The government will think about addressing the losses incurred by the NOC in the coming days, the minister further said.
(23 January 2008)
Experts warn SA could face ‘huge’ liquid fuel shortage
Matthew Hill, Engineering News
If the economy continues growing at 4%-plus a year then inland residents in areas like Africa’s economic powerhouse, Gauteng, should start getting worried about a looming “huge” liquid fuel supply shortage, experts warned on Wednesday.
There would be massive shortages of petroleum products by as early as 2010, Industrial Development Corporation chief economist Lumkile Mondi said.
Johannesburg-based Econometrix economist Tony Twine said that, at current growth rates, “yes, we should start getting concerned” about petrol and diesel supply to the hinterland.(23 January 2008)
Electricity Shortage Halts S. African Gold Mines
Thompson Financial
South African mining companies Harmony Gold Mining Company Ltd, AngloGold Ashanti Ltd, Impala Platinum Holdings Ltd and Gold Fields Ltd have all halted operations after the country’s national power utility, Eskom, said that it could not guarantee today’s power supply.
In separate statements, all four companies said they have suspended South African mining operations due to this crisis.
Eskom requested its key industrial consumers to reduce consumption to the minimum load possible for the next two to four weeks. “According to Eskom, the current situation arises from reduced generating capacity aggravated by problems associated with coal supplies to power stations caused by unusually heavy rainfall,” AngloGold said in a statement.
(25 January 2008)
Contributor Jim writes:
Wet coal mines and 7,000oz’s a day goes off line.
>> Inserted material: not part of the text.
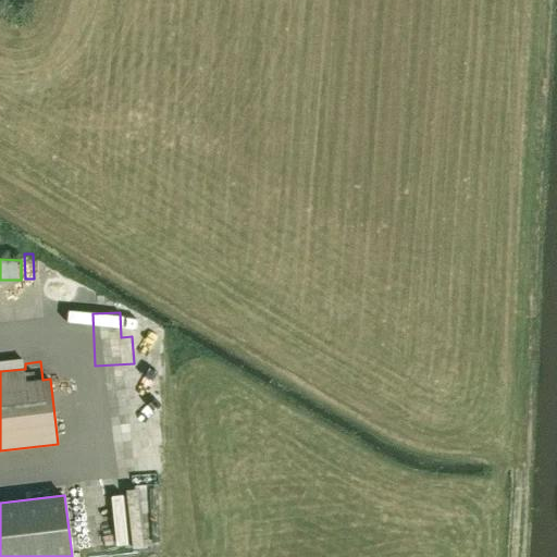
All buildings are outlined.
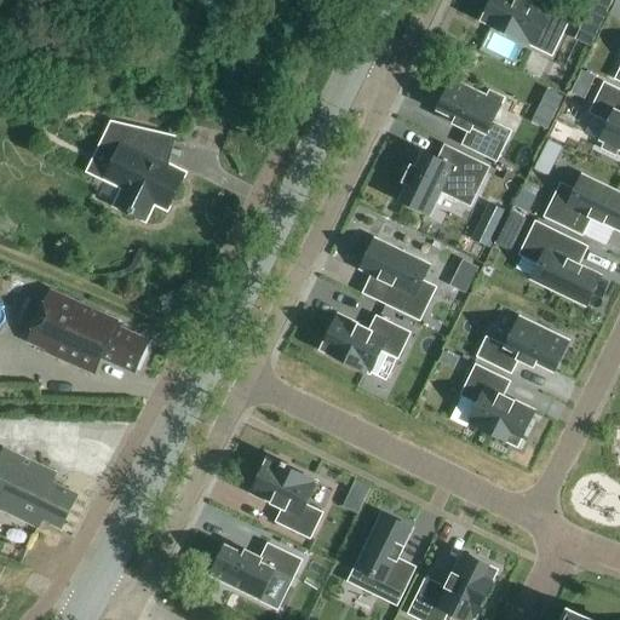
[(561,38),(575,9),(557,0),(532,0),(530,4),(524,0),(493,0),(482,22),(535,49),(545,29),(561,38)]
Essentially you can’t send men down a shaft if you can’t be sure that the elevator and ventilation will work. Seems that South Africa is hitting “Peak Load” where any ripple in the fuel supply slows things down more than they’d like.
Record power shortage hits China
Jim Bai and Judy Hua, Reuters
China is facing its most severe power shortage ever as some plants struggle to secure increasingly costly coal and others shut down capacity rather than rack up losses by selling electricity at low rates.
The rebellion by power plant managers unwilling to generate at a loss is likely to worry policymakers still haunted by the nationwide diesel supply crisis last autumn, when refiners under similar pressure quietly curbed output and forced the government to make an unplanned and unwanted rise in fuel prices.
(23 January 2008)
In oil-rich Alaska, an energy crunch
Yereth Rosen, The Christian Science Monitor
A shortage of natural gas besets the state’s most populous area. In rural outposts, energy costs spike.
—
…Raw resources are in the ground, but lack of infrastructure and poor economies of scale hinder access to them, putting Alaska in an energy crunch.
Natural gas at the North Slope – America’s largest known but untapped conventional natural-gas supply – is 700 miles away and unavailable. There’s no pipeline to convey North Slope natural gas to consumers, in or out of Alaska.
So Alaska’s most populous region relies on local energy – Cook Inlet natural gas – for heat and power. But natural gas known to be in Cook Inlet is expected to last eight more years, and local utility costs have risen as markets tighten.
“It’s the goofiest thing in the world, to be sitting on top of some of the biggest energy reserves in the world and have these challenges,” says Bill Popp, president of the Anchorage Economic Development Corp.
(23 January 2008)
Energy Poverty (video)
Scott Nance, Energy Policy TV
Mark Wolfe, Executive Director, National Energy Assistance Directors Association, is interviewed about how rising energy prices is making it harder for low-income Americans to pay their home heating and cooling bills. He also talks about efforts in Congress and the states to deal with the problem.